Saved data entries:

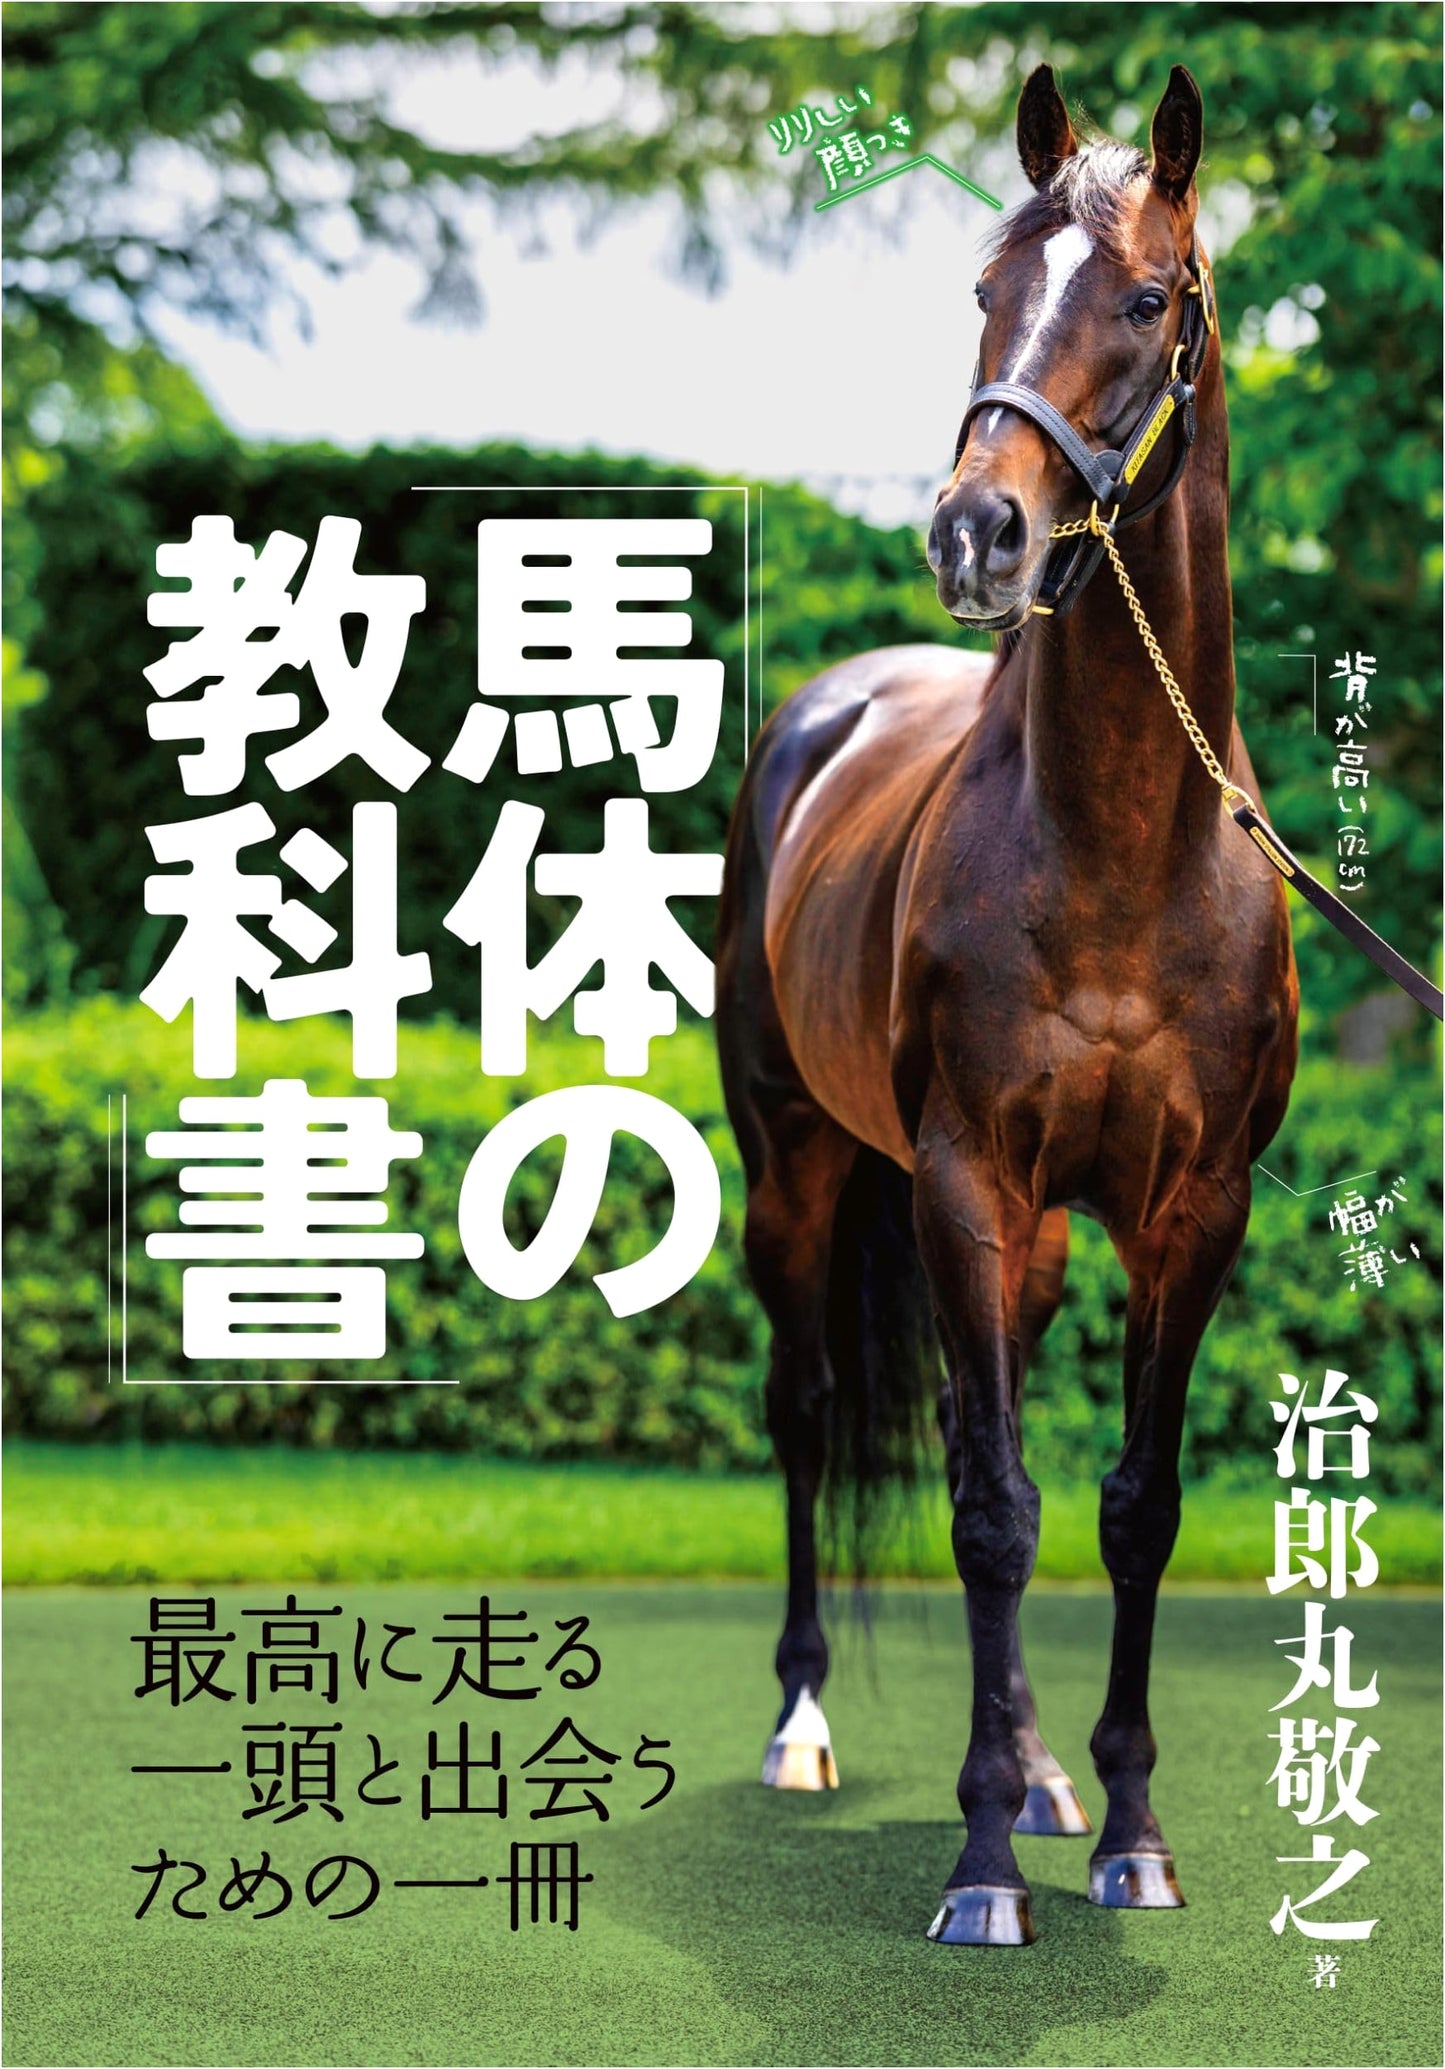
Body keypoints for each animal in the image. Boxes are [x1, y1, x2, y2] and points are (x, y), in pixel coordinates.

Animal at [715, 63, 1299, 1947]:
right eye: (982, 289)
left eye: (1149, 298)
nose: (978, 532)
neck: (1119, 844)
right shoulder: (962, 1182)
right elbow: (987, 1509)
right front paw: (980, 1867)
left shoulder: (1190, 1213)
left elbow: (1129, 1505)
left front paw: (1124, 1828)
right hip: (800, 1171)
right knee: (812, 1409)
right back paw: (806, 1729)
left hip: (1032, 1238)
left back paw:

• [About this exercise] Beginning at the line that holds "left eye: (1149, 298)", copy every line through the end of the entries exactly as given, and only those lines.

• [Written solution]
left eye: (1149, 298)
nose: (978, 532)
neck: (1119, 844)
right shoulder: (962, 1182)
right elbow: (987, 1509)
right front paw: (980, 1867)
left shoulder: (1190, 1213)
left elbow: (1129, 1505)
left front paw: (1124, 1828)
right hip: (800, 1171)
right knee: (812, 1409)
right back paw: (806, 1729)
left hip: (1032, 1238)
left back paw:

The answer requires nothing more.